§ **Task to carry out**
From the records below, select each line that contains the string "España" and copy those lines unchanged.

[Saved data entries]
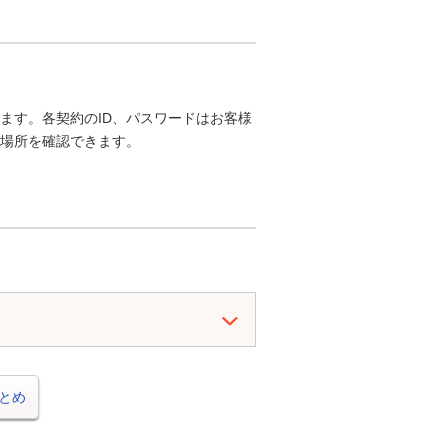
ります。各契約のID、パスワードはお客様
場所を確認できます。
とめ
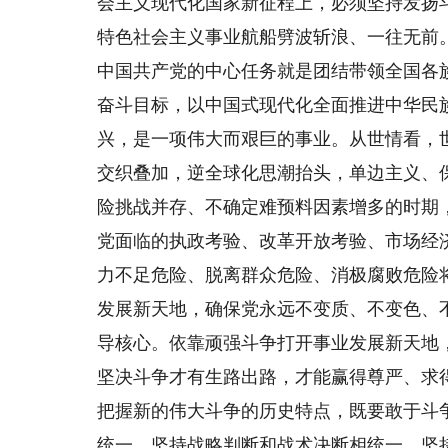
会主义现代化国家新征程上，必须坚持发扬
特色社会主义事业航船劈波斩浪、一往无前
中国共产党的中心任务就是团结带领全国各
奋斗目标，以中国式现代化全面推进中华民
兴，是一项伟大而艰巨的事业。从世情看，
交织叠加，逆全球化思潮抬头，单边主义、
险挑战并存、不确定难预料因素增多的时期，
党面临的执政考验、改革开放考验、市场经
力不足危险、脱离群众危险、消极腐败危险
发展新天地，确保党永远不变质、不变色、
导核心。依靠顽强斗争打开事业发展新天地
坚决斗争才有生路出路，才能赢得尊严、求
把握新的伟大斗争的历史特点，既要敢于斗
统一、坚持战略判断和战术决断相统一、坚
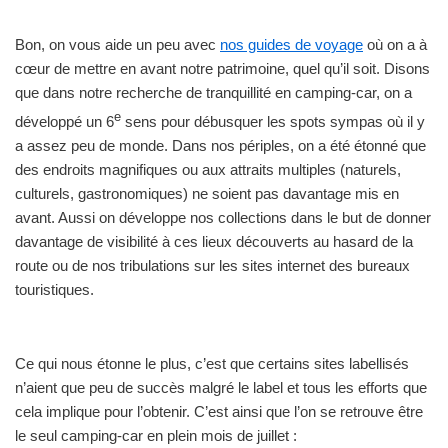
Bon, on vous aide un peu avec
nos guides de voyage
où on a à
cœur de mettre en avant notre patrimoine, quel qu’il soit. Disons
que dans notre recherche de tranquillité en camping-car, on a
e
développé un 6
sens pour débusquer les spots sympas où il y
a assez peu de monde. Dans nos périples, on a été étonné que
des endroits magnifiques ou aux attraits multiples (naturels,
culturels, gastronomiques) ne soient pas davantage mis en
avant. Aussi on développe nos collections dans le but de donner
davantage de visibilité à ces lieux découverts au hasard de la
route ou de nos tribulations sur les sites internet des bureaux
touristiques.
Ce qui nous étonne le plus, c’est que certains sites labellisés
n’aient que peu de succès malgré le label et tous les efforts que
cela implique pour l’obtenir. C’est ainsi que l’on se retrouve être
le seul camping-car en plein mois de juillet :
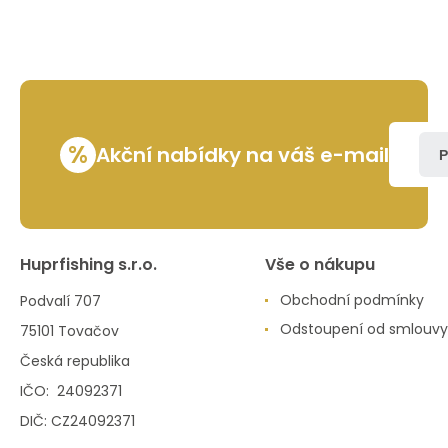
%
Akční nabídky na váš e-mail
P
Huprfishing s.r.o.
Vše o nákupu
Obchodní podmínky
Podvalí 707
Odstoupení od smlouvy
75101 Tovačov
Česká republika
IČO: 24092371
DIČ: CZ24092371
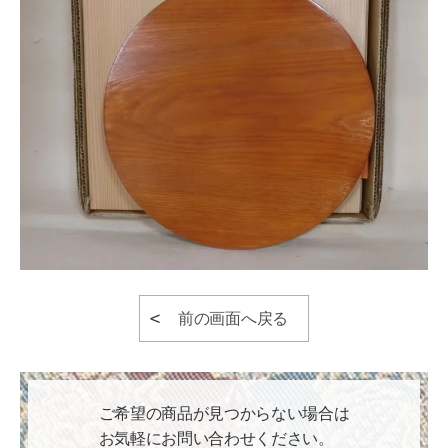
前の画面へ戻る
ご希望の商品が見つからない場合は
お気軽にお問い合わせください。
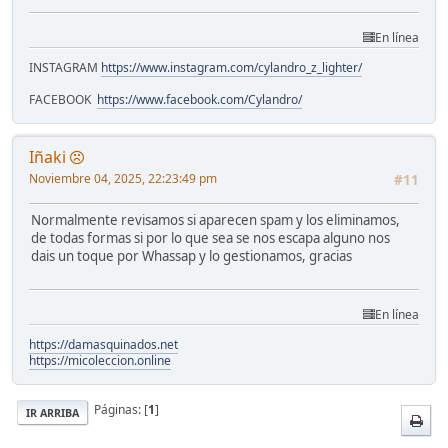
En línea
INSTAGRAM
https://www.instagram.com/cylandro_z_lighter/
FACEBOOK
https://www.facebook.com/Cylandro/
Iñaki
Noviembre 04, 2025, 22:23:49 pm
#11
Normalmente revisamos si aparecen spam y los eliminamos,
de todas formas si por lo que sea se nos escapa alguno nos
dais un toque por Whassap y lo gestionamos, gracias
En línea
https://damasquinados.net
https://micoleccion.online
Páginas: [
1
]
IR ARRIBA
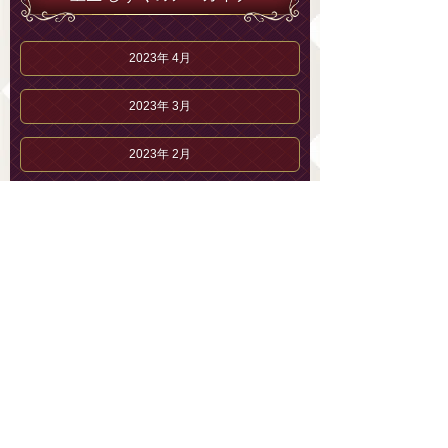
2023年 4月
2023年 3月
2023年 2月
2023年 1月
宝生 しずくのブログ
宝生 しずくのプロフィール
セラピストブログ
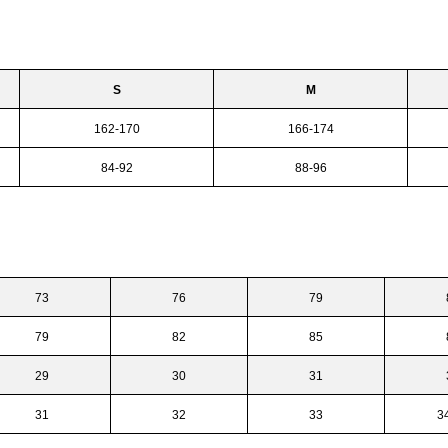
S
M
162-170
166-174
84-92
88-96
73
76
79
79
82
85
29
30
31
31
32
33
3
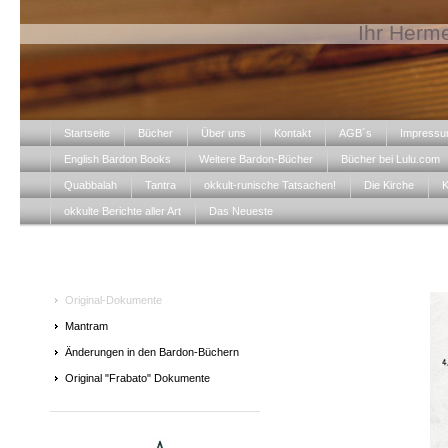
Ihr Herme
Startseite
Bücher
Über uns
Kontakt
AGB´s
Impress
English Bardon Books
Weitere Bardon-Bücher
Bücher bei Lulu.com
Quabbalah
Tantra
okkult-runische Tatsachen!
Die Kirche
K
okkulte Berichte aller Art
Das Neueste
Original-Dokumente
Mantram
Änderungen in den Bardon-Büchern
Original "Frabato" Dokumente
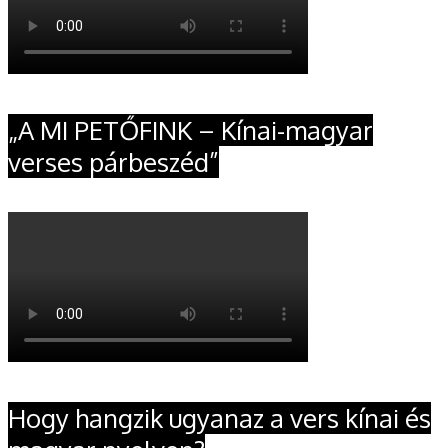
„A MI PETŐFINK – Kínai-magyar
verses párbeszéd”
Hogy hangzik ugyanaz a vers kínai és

---

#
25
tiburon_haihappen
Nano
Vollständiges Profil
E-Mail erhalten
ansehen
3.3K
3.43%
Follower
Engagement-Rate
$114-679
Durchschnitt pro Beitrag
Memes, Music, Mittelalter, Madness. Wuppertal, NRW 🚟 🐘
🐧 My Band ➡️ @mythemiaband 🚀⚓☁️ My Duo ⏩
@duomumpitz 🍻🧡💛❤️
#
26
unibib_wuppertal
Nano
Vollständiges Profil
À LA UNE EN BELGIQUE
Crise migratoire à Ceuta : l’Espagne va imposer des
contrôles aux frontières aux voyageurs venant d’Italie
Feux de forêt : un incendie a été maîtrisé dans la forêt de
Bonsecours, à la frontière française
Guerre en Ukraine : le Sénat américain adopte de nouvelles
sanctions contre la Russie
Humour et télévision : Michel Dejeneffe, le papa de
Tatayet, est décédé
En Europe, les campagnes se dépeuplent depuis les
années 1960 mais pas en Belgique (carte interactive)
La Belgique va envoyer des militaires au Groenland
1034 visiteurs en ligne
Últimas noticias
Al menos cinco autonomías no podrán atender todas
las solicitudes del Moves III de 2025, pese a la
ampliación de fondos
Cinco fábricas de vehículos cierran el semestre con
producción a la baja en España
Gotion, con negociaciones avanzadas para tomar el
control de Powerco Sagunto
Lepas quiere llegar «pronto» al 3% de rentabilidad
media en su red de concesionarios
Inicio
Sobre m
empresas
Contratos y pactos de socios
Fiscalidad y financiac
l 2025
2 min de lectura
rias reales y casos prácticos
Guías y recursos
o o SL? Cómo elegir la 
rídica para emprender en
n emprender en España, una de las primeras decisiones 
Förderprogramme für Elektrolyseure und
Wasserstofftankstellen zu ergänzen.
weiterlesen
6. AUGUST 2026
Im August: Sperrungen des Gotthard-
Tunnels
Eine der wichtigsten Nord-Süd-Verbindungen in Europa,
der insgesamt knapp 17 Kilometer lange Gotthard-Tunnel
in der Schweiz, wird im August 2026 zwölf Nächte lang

---

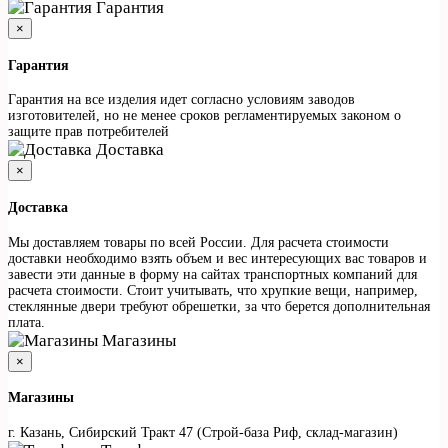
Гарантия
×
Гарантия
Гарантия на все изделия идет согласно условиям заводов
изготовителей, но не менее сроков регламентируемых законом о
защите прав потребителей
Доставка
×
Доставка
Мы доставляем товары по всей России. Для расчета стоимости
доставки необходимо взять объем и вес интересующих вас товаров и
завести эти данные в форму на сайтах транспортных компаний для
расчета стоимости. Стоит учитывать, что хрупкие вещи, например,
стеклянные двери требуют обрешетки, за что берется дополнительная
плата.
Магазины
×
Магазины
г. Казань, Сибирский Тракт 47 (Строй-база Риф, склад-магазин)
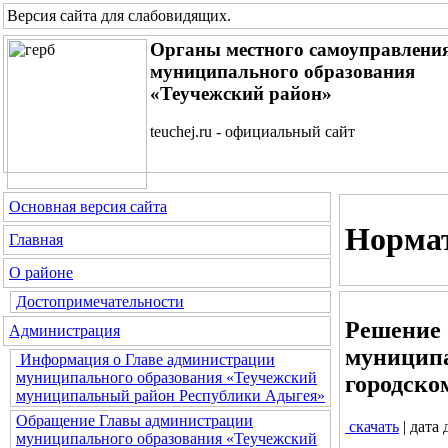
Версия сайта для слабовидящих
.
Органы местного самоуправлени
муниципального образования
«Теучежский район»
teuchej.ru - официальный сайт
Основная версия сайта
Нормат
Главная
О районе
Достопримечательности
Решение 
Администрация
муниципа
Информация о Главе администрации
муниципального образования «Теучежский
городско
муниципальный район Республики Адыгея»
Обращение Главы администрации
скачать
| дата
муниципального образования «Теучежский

§ **Solved problem**
producción a la baja en España
n emprender en España, una de las primeras decisiones 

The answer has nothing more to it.